COMMENTARY: Tensions abound between religions’“head shed”and local offices

c. 1997 Religion News Service (Rabbi A. James Rudin is the national interreligious affairs director of the American Jewish Committee). UNDATED _ Business leaders complain constantly about the tension often existing between the home office of an international enterprise and its local representatives. The complaint is always the same: the”head shed”people proudly claim they have […]

c. 1997 Religion News Service

(Rabbi A. James Rudin is the national interreligious affairs director of the American Jewish Committee).

UNDATED _ Business leaders complain constantly about the tension often existing between the home office of an international enterprise and its local representatives. The complaint is always the same: the”head shed”people proudly claim they have the global view while the area offices, no matter their size, are chastised for a local myopia causing them to lose sight of the”big picture.” But the locals have a different take on the matter. They argue the home office is either unable or unwilling to understand the unique situation of the locals. They argue that in order to survive and prosper, some creative adaptation and innovation is necessary, even desirable. The traditional methods and procedures prescribed by headquarters are not always effective out in the provinces. As a result, distinctive responses are needed to meet the new realities.


The current American visit of the Christian Orthodox Ecumenical Patriarch, Bartholomew, is a graphic reminder that a similar stress filled relationship is also at work among Orthodoxy, Roman Catholicism, and Judaism.

Orthodox Christians are delighted the Patriarch, headquartered in what is now Istanbul, has been warmly welcomed by important sectors of American society, including visits to the White House, the U.S. Congress, the Holocaust Memorial Museum, the National Cathedral, and several prestigious universities.

But the patriarch’s high profile visit has also raised critical questions for Orthodox church members in America. Are they Orthodox Christians who happen to reside in the United States? Or are they part of a new emerging Orthodoxy with its own unique characteristics developing in America? What is the appropriate relationship between Orthodox Christians in the U.S. and their 250 million co-religionists who live in places like Greece, Bulgaria, Russia, Serbia, and Romania?

In what ways does the Patriarchate in Istanbul shape the spiritual lives of Orthodox in this country? Above all, will the older Orthodox generation succeed in transmitting their tradition to American-born children and grandchildren who live as a religious minority in the friendly sea of an alluring American culture?

Not surprisingly, these same kind of questions resonate among many Jews and Roman Catholics. Are the adherents of all three groups merely living in a permanent diaspora (a Greek word, by the way) where the key religious decisions are made for them in the home offices of Constantinople, Jerusalem, or Rome? Or are they, as devout people of faith, spiritually at home in America, and sure footed enough to shape their own special religious identities?

Many public opinion surveys conducted in the U.S. indicate Catholics deeply revere the pope and the papacy and respect the moral values proclaimed by the Vatican. However, many of this country’s Catholics seem to go their independent way in such matters of personal life as divorce, birth control, and religious observances. Is there an American Catholic Church or is it a Catholic Church that is in, but not of, America?

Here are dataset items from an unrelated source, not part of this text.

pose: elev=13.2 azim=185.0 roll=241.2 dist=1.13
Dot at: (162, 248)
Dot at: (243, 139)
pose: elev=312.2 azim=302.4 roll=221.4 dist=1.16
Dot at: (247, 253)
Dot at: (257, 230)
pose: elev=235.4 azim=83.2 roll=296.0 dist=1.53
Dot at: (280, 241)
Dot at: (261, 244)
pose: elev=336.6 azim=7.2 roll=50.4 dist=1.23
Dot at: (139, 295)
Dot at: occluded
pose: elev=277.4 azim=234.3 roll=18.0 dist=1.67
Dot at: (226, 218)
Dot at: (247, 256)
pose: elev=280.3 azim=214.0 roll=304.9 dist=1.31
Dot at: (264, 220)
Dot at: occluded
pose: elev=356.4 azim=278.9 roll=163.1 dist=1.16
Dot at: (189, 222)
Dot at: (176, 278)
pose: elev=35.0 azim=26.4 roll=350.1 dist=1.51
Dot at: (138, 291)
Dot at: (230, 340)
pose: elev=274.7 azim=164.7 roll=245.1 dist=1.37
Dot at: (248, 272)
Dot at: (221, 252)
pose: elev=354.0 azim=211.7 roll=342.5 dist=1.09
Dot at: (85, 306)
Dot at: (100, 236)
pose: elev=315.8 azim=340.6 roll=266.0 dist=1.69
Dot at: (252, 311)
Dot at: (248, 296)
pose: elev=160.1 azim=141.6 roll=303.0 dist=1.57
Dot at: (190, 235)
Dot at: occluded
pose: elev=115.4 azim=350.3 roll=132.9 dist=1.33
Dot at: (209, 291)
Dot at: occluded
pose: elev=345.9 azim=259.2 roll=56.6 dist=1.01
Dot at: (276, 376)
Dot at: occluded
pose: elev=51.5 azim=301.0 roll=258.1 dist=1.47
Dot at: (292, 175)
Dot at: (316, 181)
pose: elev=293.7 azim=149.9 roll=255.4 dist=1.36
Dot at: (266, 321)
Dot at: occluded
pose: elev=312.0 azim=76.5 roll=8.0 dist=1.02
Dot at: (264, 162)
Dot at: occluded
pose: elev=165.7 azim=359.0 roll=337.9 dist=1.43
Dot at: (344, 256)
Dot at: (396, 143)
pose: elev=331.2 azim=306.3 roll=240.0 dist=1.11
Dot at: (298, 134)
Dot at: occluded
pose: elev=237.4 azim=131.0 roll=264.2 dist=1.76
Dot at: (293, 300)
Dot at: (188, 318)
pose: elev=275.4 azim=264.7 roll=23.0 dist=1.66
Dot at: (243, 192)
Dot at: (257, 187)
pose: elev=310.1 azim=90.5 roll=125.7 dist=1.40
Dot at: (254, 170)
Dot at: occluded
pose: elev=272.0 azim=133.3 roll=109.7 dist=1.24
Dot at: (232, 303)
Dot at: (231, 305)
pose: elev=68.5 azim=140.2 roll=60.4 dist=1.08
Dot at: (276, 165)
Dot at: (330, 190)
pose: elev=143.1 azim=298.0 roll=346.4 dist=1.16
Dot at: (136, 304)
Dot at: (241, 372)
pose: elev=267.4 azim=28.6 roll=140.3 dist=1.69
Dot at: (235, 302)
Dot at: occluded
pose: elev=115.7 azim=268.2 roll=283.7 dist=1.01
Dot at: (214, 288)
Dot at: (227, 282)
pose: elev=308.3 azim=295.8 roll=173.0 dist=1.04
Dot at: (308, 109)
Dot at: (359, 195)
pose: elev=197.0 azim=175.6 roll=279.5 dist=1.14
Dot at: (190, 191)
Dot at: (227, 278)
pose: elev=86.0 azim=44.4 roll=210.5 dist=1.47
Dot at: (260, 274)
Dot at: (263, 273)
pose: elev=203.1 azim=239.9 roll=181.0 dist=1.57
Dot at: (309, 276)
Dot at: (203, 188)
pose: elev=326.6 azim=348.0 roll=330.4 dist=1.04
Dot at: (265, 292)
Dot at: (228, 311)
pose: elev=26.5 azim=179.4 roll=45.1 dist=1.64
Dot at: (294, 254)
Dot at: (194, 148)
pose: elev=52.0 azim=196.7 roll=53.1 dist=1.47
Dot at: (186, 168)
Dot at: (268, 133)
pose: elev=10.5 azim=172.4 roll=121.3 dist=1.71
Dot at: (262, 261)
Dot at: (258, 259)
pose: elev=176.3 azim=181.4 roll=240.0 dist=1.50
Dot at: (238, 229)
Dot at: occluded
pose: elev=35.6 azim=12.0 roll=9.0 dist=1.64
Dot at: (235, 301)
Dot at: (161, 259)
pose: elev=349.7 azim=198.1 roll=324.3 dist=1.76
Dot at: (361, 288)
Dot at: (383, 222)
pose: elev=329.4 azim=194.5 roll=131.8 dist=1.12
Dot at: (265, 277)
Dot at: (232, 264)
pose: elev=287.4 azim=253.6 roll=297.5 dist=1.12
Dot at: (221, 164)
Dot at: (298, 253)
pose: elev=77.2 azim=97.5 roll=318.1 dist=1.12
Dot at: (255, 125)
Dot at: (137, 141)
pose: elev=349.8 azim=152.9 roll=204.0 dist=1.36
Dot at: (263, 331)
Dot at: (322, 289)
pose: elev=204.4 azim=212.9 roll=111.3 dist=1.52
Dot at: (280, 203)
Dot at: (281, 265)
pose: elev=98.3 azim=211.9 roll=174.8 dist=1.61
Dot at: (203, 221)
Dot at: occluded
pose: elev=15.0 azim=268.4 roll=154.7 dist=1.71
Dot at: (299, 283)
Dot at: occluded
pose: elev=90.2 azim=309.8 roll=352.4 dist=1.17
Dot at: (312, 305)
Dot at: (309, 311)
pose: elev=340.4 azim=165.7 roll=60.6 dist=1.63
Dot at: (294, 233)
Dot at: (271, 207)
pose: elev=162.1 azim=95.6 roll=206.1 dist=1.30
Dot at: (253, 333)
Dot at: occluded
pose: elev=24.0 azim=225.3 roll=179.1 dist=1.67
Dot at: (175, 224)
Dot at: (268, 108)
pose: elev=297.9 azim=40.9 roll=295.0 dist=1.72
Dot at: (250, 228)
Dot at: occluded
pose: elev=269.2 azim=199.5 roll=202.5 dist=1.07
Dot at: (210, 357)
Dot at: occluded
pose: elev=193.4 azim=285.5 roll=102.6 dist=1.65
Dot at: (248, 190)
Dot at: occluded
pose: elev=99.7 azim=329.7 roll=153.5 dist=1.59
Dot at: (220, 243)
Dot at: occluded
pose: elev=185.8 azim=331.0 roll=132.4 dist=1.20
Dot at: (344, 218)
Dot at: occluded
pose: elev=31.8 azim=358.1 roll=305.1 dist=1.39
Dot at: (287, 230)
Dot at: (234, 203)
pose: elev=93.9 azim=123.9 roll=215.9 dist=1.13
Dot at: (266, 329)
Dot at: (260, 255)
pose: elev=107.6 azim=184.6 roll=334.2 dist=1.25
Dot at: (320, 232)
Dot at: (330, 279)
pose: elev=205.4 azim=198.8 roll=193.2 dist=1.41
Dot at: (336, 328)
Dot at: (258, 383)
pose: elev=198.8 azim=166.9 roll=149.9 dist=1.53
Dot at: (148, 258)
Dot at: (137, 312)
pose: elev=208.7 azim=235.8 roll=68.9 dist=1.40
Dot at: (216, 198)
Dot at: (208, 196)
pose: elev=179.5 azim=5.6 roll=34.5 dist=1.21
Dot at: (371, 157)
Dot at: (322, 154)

And the Jewish community, which was almost physically destroyed during the Holocaust and which exerted extraordinary collective energies on behalf of Israel, is now going through its own bitter”diaspora-home office”debate.


Is an American Judaism now emerging that has non-Orthodox groups as full participants? The Reform, Conservative, and Reconstructionist branches claim to be authentic expressions of Jewish life in the American diaspora, but are they really illegitimate movements that must be vigorously opposed by Orthodox Jews?

Orthodoxy claims it must be the only form of Judaism legally recognized in Israel, the Jewish nation. In such a formulation, is there any space for a”big tent”approach to Jewish life that will include everyone who seeks to enter?

These questions take on added significance because within a decade Israel, and not the United States, will be the largest Jewish community in the world. This demographic fact will dramatically alter the relationship between Jerusalem, the Jewish home office, and American Jews.

The well publicized tensions currently existing have created fears of a fragmentation of the Jewish people, and some leaders even predict a permanent schism resulting in two distinct Jewish communities.

In such a scenario, one segment will look to Israel’s Orthodox Judaism for leadership, and a second segment will be led by the American-based Reform and Conservative movements and will seek independence from the religious authorities of Israel.

Will the head office of Jerusalem and the Jewish diaspora avert this nightmare? They better, because the stakes are high, and because history and the world are watching.